Contrarian Corpus
activist conference presentation follow up
2013-05-08 · 45 pages

Procter & Gamble PG

N 4 Narrative
V 3 Visual
C 2 Craft
Original source ↗

The three reasons

  1. 1

    P&G earns $4 EPS today but should earn $6 by FY2016 at 24% EBIT margin

  2. 2

    Organic growth of 3% lags every major peer (Unilever 7%, Colgate 6%) despite better category mix

  3. 3

    Stock at $78 is worth $125 in two years — a 26% compound annual return

Primary demands

  • Hold current CEO Bob McDonald accountable for sustained peer underperformance
  • Replace CEO with internal or external candidate if turnaround does not materialize in next 2-3 quarters
  • Raise cost-savings and COGS productivity targets above the February 2012 $10bn plan
  • Separate Chairman and CEO roles
  • Improve organizational design and execution discipline
  • Continue aggressive share repurchases

KPIs cited

Current EPS
~$4/share FY2013 vs. $6/share Pershing View by FY2016
EBIT margin
18.8% FY2012 vs. 24.0% Pershing View (matches Colgate)
Gross margin
49.6% FY2012 vs. 51.5% Pershing View; category-level analysis implies 52-54%
Core SG&A ratio (ex-advertising)
14.4% current vs. 11% Pershing View given scale advantage
Organic revenue growth
3% P&G vs. peer range 4-7% (Unilever 7%, Colgate 6%, L'Oreal 6%)
Annual COGS productivity
<3% P&G plan vs. 4% CPG peer average (Colgate 4.3%, Unilever 4.1%, Kraft 4.2%)
Emerging markets sales mix
40% — behind Unilever 55% and Colgate 50%
Revenue base
$84bn vs. peer benchmark $20bn — 4x scale advantage underutilized
P/E multiple
18.8x CY2013 vs. 21.1x peer average despite biggest cost opportunity
Target price
$125 = $6 EPS × 20x P/E + $5 dividends over two years

Pattern membership

Where this document fits across the library's 12 rhetorical / structural patterns.

Notable slides (8)

Notes

Ira Sohn Conference presentation titled 'A Rising Tide is a Good Gamble.' Follow-up, not initial thesis — Pershing Square's PG position became public in July 2012, and this May 2013 deck is a mid-campaign pressure update arguing the turnaround is lagging and setting a 2-3 quarter ultimatum for CEO Bob McDonald.

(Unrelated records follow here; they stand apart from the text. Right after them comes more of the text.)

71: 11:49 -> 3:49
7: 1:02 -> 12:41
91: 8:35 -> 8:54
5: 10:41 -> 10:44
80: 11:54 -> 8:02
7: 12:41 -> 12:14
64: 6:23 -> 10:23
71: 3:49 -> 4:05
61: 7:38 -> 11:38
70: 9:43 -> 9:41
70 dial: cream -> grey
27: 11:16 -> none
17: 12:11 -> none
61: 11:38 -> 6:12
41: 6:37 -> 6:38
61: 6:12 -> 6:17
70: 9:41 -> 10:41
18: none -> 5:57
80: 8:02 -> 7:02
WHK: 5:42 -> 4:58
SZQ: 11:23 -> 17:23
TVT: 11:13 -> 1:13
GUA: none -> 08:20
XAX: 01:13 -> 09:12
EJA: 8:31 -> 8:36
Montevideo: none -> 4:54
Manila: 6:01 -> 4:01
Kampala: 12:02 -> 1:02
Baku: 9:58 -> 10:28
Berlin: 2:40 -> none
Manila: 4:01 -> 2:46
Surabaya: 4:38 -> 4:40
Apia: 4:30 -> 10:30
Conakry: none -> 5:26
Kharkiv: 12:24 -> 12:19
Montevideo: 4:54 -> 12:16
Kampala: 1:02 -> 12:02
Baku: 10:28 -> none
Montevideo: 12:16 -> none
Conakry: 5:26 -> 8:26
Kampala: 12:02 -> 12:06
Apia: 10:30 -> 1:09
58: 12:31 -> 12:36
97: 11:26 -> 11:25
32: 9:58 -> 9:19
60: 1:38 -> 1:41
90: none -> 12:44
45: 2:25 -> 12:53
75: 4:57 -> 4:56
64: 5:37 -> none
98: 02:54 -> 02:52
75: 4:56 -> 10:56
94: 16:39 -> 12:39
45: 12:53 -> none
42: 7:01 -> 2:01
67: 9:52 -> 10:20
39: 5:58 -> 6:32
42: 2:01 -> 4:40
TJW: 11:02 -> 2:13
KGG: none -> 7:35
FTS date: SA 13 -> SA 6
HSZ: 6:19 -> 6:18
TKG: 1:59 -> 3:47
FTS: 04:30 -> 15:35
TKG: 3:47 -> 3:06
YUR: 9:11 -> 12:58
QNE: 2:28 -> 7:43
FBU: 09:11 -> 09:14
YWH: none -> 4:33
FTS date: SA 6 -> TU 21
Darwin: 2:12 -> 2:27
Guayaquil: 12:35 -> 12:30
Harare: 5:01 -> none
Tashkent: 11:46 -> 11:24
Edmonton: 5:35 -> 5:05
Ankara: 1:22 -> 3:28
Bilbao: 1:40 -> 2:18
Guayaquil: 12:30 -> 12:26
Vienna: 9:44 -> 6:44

Rhetoric leans analytical but is pointed: slide 33 lists 21 outside organizations McDonald belongs to (~50 days/year), and slides 23 & 28 weaponize former CEO A.G. Lafley's own past statements (52% gross margin target; 24% EBIT margin post-Gillette) to argue management has walked away from stated goals. Core SCQA structure: great business under-earning, management taking steps but not enough, $125 target = 60% upside. No sum-of-parts breakup; thesis is operational/margin-expansion with implicit management change. Visually functional PowerPoint, not Ackman's Canadian Pacific tier. Bob McDonald was in fact replaced by Lafley later in May 2013 — campaign effectively won on the accountability front.